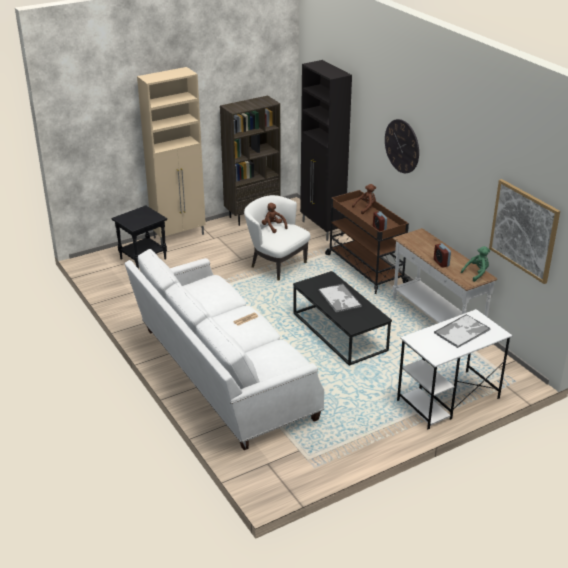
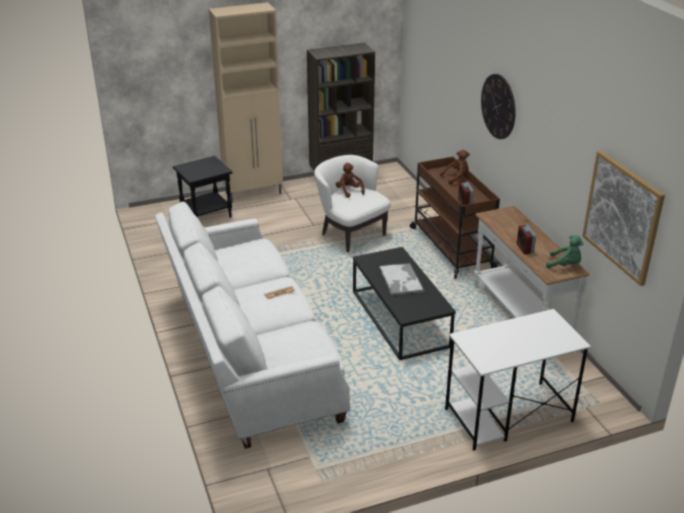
camera: 10 degrees right, 0 degrees up
(322, 229) = (415, 199): black cabinet -> none
(462, 331) = (528, 334): tray -> none
(476, 273) = (565, 265): green plush toy -> green plush toy turned 45 degrees clockwise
○ ○ ○ ○ ○
Instructions for the task:
Reproduce the data above exactly, leaving each picture out.

Solution to the problem:
camera: 10 degrees right, 0 degrees up
(322, 229) = (415, 199): black cabinet -> none
(462, 331) = (528, 334): tray -> none
(476, 273) = (565, 265): green plush toy -> green plush toy turned 45 degrees clockwise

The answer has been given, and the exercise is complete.